Conforme dados da Fundação de Vigilância em Saúde (FVS), em 2015, em todo o Estado, foram registrados 7.191 casos de Dengue. Em relação à febre Chikungunya, neste ano foram notificados 152 casos da doença no Amazonas, somente 12 confirmados, 75 descartados e 65 permanecem sob investigação. Dos 12 casos confirmados, cinco foram de transmissão autóctone e os sete restantes “importados” (o doente foi infectado fora do estado).

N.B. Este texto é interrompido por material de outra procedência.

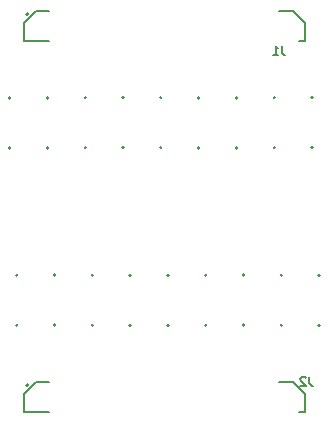
<source format=gbr>
%TF.GenerationSoftware,KiCad,Pcbnew,9.0.6*%
%TF.CreationDate,2025-11-12T11:45:24+01:00*%
%TF.ProjectId,S13552_64Ch_Adapter_BGA2803_V2,53313335-3532-45f3-9634-43685f416461,1*%
%TF.SameCoordinates,Original*%
%TF.FileFunction,Legend,Bot*%
%TF.FilePolarity,Positive*%
%FSLAX46Y46*%
G04 Gerber Fmt 4.6, Leading zero omitted, Abs format (unit mm)*
G04 Created by KiCad (PCBNEW 9.0.6) date 2025-11-12 11:45:24*
%MOMM*%
%LPD*%
G01*
G04 APERTURE LIST*
%ADD10C,0.150000*%
%ADD11C,0.200000*%
G04 APERTURE END LIST*
D10*
X112887106Y-74658369D02*
X112887106Y-75194083D01*
X112887106Y-75194083D02*
X112922821Y-75301226D01*
X112922821Y-75301226D02*
X112994249Y-75372655D01*
X112994249Y-75372655D02*
X113101392Y-75408369D01*
X113101392Y-75408369D02*
X113172821Y-75408369D01*
X112565677Y-74729797D02*
X112529963Y-74694083D01*
X112529963Y-74694083D02*
X112458535Y-74658369D01*
X112458535Y-74658369D02*
X112279963Y-74658369D01*
X112279963Y-74658369D02*
X112208535Y-74694083D01*
X112208535Y-74694083D02*
X112172820Y-74729797D01*
X112172820Y-74729797D02*
X112137106Y-74801226D01*
X112137106Y-74801226D02*
X112137106Y-74872655D01*
X112137106Y-74872655D02*
X112172820Y-74979797D01*
X112172820Y-74979797D02*
X112601392Y-75408369D01*
X112601392Y-75408369D02*
X112137106Y-75408369D01*
X110559999Y-46636271D02*
X110559999Y-47171985D01*
X110559999Y-47171985D02*
X110595714Y-47279128D01*
X110595714Y-47279128D02*
X110667142Y-47350557D01*
X110667142Y-47350557D02*
X110774285Y-47386271D01*
X110774285Y-47386271D02*
X110845714Y-47386271D01*
X109809999Y-47386271D02*
X110238570Y-47386271D01*
X110024285Y-47386271D02*
X110024285Y-46636271D01*
X110024285Y-46636271D02*
X110095713Y-46743414D01*
X110095713Y-46743414D02*
X110167142Y-46814842D01*
X110167142Y-46814842D02*
X110238570Y-46850557D01*
%TO.C,U63*%
X109985000Y-51037107D02*
G75*
G02*
X109835000Y-51037107I-75000J0D01*
G01*
X109835000Y-51037107D02*
G75*
G02*
X109985000Y-51037107I75000J0D01*
G01*
%TO.C,U59*%
X109985000Y-55267107D02*
G75*
G02*
X109835000Y-55267107I-75000J0D01*
G01*
X109835000Y-55267107D02*
G75*
G02*
X109985000Y-55267107I75000J0D01*
G01*
%TO.C,U31*%
X100985000Y-70297107D02*
G75*
G02*
X100835000Y-70297107I-75000J0D01*
G01*
X100835000Y-70297107D02*
G75*
G02*
X100985000Y-70297107I75000J0D01*
G01*
%TO.C,U49*%
X94585000Y-70297107D02*
G75*
G02*
X94435000Y-70297107I-75000J0D01*
G01*
X94435000Y-70297107D02*
G75*
G02*
X94585000Y-70297107I75000J0D01*
G01*
%TO.C,U54*%
X110585000Y-66067107D02*
G75*
G02*
X110435000Y-66067107I-75000J0D01*
G01*
X110435000Y-66067107D02*
G75*
G02*
X110585000Y-66067107I75000J0D01*
G01*
%TO.C,U36*%
X91385000Y-70297107D02*
G75*
G02*
X91235000Y-70297107I-75000J0D01*
G01*
X91235000Y-70297107D02*
G75*
G02*
X91385000Y-70297107I75000J0D01*
G01*
%TO.C,U61*%
X90785000Y-51037107D02*
G75*
G02*
X90635000Y-51037107I-75000J0D01*
G01*
X90635000Y-51037107D02*
G75*
G02*
X90785000Y-51037107I75000J0D01*
G01*
%TO.C,U56*%
X91385000Y-66067107D02*
G75*
G02*
X91235000Y-66067107I-75000J0D01*
G01*
X91235000Y-66067107D02*
G75*
G02*
X91385000Y-66067107I75000J0D01*
G01*
%TO.C,U60*%
X110585000Y-70297107D02*
G75*
G02*
X110435000Y-70297107I-75000J0D01*
G01*
X110435000Y-70297107D02*
G75*
G02*
X110585000Y-70297107I75000J0D01*
G01*
%TO.C,U48*%
X87585000Y-55267107D02*
G75*
G02*
X87435000Y-55267107I-75000J0D01*
G01*
X87435000Y-55267107D02*
G75*
G02*
X87585000Y-55267107I75000J0D01*
G01*
%TO.C,U38*%
X103585000Y-51037107D02*
G75*
G02*
X103435000Y-51037107I-75000J0D01*
G01*
X103435000Y-51037107D02*
G75*
G02*
X103585000Y-51037107I75000J0D01*
G01*
%TO.C,U46*%
X97185000Y-55267107D02*
G75*
G02*
X97035000Y-55267107I-75000J0D01*
G01*
X97035000Y-55267107D02*
G75*
G02*
X97185000Y-55267107I75000J0D01*
G01*
%TO.C,U66*%
X107385000Y-70297107D02*
G75*
G02*
X107235000Y-70297107I-75000J0D01*
G01*
X107235000Y-70297107D02*
G75*
G02*
X107385000Y-70297107I75000J0D01*
G01*
%TO.C,U47*%
X113185000Y-51037107D02*
G75*
G02*
X113035000Y-51037107I-75000J0D01*
G01*
X113035000Y-51037107D02*
G75*
G02*
X113185000Y-51037107I75000J0D01*
G01*
%TO.C,U41*%
X100385000Y-55267107D02*
G75*
G02*
X100235000Y-55267107I-75000J0D01*
G01*
X100235000Y-55267107D02*
G75*
G02*
X100385000Y-55267107I75000J0D01*
G01*
%TO.C,U55*%
X113785000Y-66067107D02*
G75*
G02*
X113635000Y-66067107I-75000J0D01*
G01*
X113635000Y-66067107D02*
G75*
G02*
X113785000Y-66067107I75000J0D01*
G01*
%TO.C,U51*%
X90785000Y-55267107D02*
G75*
G02*
X90635000Y-55267107I-75000J0D01*
G01*
X90635000Y-55267107D02*
G75*
G02*
X90785000Y-55267107I75000J0D01*
G01*
%TO.C,U57*%
X106785000Y-51037107D02*
G75*
G02*
X106635000Y-51037107I-75000J0D01*
G01*
X106635000Y-51037107D02*
G75*
G02*
X106785000Y-51037107I75000J0D01*
G01*
%TO.C,U34*%
X103585000Y-55267107D02*
G75*
G02*
X103435000Y-55267107I-75000J0D01*
G01*
X103435000Y-55267107D02*
G75*
G02*
X103585000Y-55267107I75000J0D01*
G01*
%TO.C,U39*%
X87585000Y-51037107D02*
G75*
G02*
X87435000Y-51037107I-75000J0D01*
G01*
X87435000Y-51037107D02*
G75*
G02*
X87585000Y-51037107I75000J0D01*
G01*
D11*
%TO.C,J2*%
X88725000Y-76117098D02*
X88725000Y-77617098D01*
X88725000Y-77617098D02*
X90877500Y-77617098D01*
X89725000Y-75117098D02*
X88725000Y-76117098D01*
X90877500Y-75117098D02*
X89725000Y-75117098D01*
X111495000Y-75117098D02*
X110342500Y-75117098D01*
X112045000Y-77617098D02*
X112495000Y-77617098D01*
X112495000Y-76117098D02*
X111495000Y-75117098D01*
X112495000Y-77617098D02*
X112495000Y-76117098D01*
X89110000Y-75367098D02*
G75*
G02*
X88910000Y-75367098I-100000J0D01*
G01*
X88910000Y-75367098D02*
G75*
G02*
X89110000Y-75367098I100000J0D01*
G01*
%TO.C,U33*%
D10*
X104185000Y-70297107D02*
G75*
G02*
X104035000Y-70297107I-75000J0D01*
G01*
X104035000Y-70297107D02*
G75*
G02*
X104185000Y-70297107I75000J0D01*
G01*
%TO.C,U52*%
X97785000Y-70297107D02*
G75*
G02*
X97635000Y-70297107I-75000J0D01*
G01*
X97635000Y-70297107D02*
G75*
G02*
X97785000Y-70297107I75000J0D01*
G01*
%TO.C,U50*%
X93985000Y-55267107D02*
G75*
G02*
X93835000Y-55267107I-75000J0D01*
G01*
X93835000Y-55267107D02*
G75*
G02*
X93985000Y-55267107I75000J0D01*
G01*
%TO.C,U45*%
X106785000Y-55267107D02*
G75*
G02*
X106635000Y-55267107I-75000J0D01*
G01*
X106635000Y-55267107D02*
G75*
G02*
X106785000Y-55267107I75000J0D01*
G01*
%TO.C,U65*%
X100985000Y-66067107D02*
G75*
G02*
X100835000Y-66067107I-75000J0D01*
G01*
X100835000Y-66067107D02*
G75*
G02*
X100985000Y-66067107I75000J0D01*
G01*
%TO.C,U40*%
X107385000Y-66067107D02*
G75*
G02*
X107235000Y-66067107I-75000J0D01*
G01*
X107235000Y-66067107D02*
G75*
G02*
X107385000Y-66067107I75000J0D01*
G01*
%TO.C,U62*%
X88185000Y-70297107D02*
G75*
G02*
X88035000Y-70297107I-75000J0D01*
G01*
X88035000Y-70297107D02*
G75*
G02*
X88185000Y-70297107I75000J0D01*
G01*
%TO.C,U53*%
X93985000Y-51037107D02*
G75*
G02*
X93835000Y-51037107I-75000J0D01*
G01*
X93835000Y-51037107D02*
G75*
G02*
X93985000Y-51037107I75000J0D01*
G01*
D11*
%TO.C,J1*%
X88725000Y-44717114D02*
X88725000Y-46217114D01*
X88725000Y-46217114D02*
X90877500Y-46217114D01*
X89725000Y-43717114D02*
X88725000Y-44717114D01*
X90877500Y-43717114D02*
X89725000Y-43717114D01*
X111495000Y-43717114D02*
X110342500Y-43717114D01*
X112045000Y-46217114D02*
X112495000Y-46217114D01*
X112495000Y-44717114D02*
X111495000Y-43717114D01*
X112495000Y-46217114D02*
X112495000Y-44717114D01*
X89110000Y-43967114D02*
G75*
G02*
X88910000Y-43967114I-100000J0D01*
G01*
X88910000Y-43967114D02*
G75*
G02*
X89110000Y-43967114I100000J0D01*
G01*
%TO.C,U64*%
D10*
X113785000Y-70297107D02*
G75*
G02*
X113635000Y-70297107I-75000J0D01*
G01*
X113635000Y-70297107D02*
G75*
G02*
X113785000Y-70297107I75000J0D01*
G01*
%TO.C,U58*%
X100385000Y-51037107D02*
G75*
G02*
X100235000Y-51037107I-75000J0D01*
G01*
X100235000Y-51037107D02*
G75*
G02*
X100385000Y-51037107I75000J0D01*
G01*
%TO.C,U42*%
X113185000Y-55267107D02*
G75*
G02*
X113035000Y-55267107I-75000J0D01*
G01*
X113035000Y-55267107D02*
G75*
G02*
X113185000Y-55267107I75000J0D01*
G01*
%TO.C,U37*%
X97785000Y-66067107D02*
G75*
G02*
X97635000Y-66067107I-75000J0D01*
G01*
X97635000Y-66067107D02*
G75*
G02*
X97785000Y-66067107I75000J0D01*
G01*
%TO.C,U44*%
X97185000Y-51037107D02*
G75*
G02*
X97035000Y-51037107I-75000J0D01*
G01*
X97035000Y-51037107D02*
G75*
G02*
X97185000Y-51037107I75000J0D01*
G01*
%TO.C,U32*%
X88185000Y-66067107D02*
G75*
G02*
X88035000Y-66067107I-75000J0D01*
G01*
X88035000Y-66067107D02*
G75*
G02*
X88185000Y-66067107I75000J0D01*
G01*
%TO.C,U43*%
X94585000Y-66067107D02*
G75*
G02*
X94435000Y-66067107I-75000J0D01*
G01*
X94435000Y-66067107D02*
G75*
G02*
X94585000Y-66067107I75000J0D01*
G01*
%TO.C,U35*%
X104185000Y-66067107D02*
G75*
G02*
X104035000Y-66067107I-75000J0D01*
G01*
X104035000Y-66067107D02*
G75*
G02*
X104185000Y-66067107I75000J0D01*
G01*
%TD*%
M02*

</source>
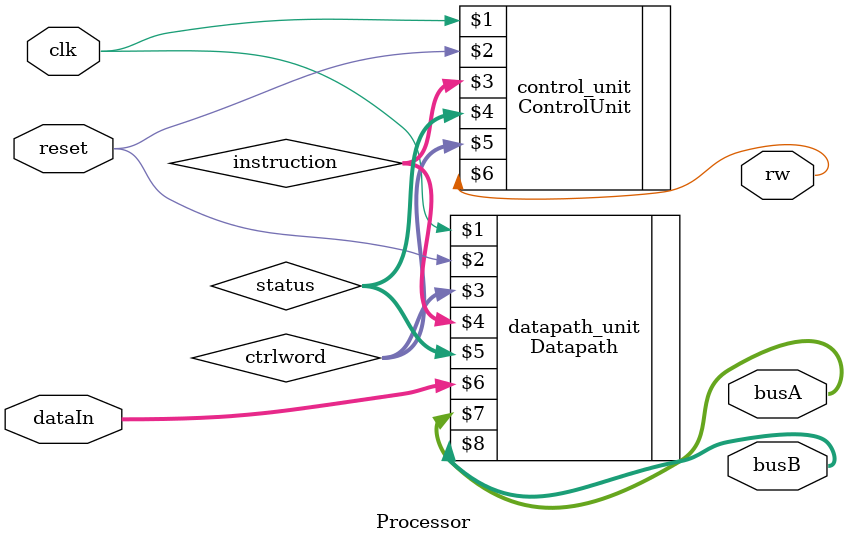
<source format=v>
`include "Datapath/Datapath.v"
`include "ControlUnit/ControlUnit.v"

module Processor(
  dataIn, //data or instructions comming from the main memory
  busA,   //Data comming from the bus A of the datapath
  busB,   //Data comming from the bus B of the datapath
  rw,     //signal indicating whether the main memory is to be written or not
  reset,  //signal reseting the processor
  clk     //clock signal
);

  input wire[15:0] dataIn;
  input wire clk, reset;
  output wire[15:0] busA, busB;
  output wire rw;
  
  //Internal signals
  wire[19:0] ctrlword;
  wire[15:0] instruction;
  wire[4:0] status; //d v c n z
  
  Datapath datapath_unit(
    clk,
    reset,
    ctrlword,
    instruction,
    status,
    dataIn,
    busA,
    busB
  );

  ControlUnit control_unit(
    clk,
    reset,
    instruction,
    status,
    ctrlword,
    rw
  );

endmodule //Processor

</source>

Unidades-sentinela – Como parte das ações adotadas pela Secretaria Estadual de Saúde (Susam) para reforçar o monitoramento dos casos de Dengue, Chikungunya e Zika vírus, foram estabelecidas quatro unidades sentinelas (de referência): o Hospital e Pronto-Socorro 28 de Agosto, a Fundação de Medicina Tropical Dr. Heitor Vieira Dourado (FMT-HVD) e o Pronto-Socorro da Criança da Zona Oeste, na rede pública e o Hospital Adventista, da rede particular.

Além disso, a Susam expediu notas técnicas, assinadas em conjunto com o município, contendo orientações a serem adotadas nas maternidades e no atendimento ao pré-natal, na atenção básica.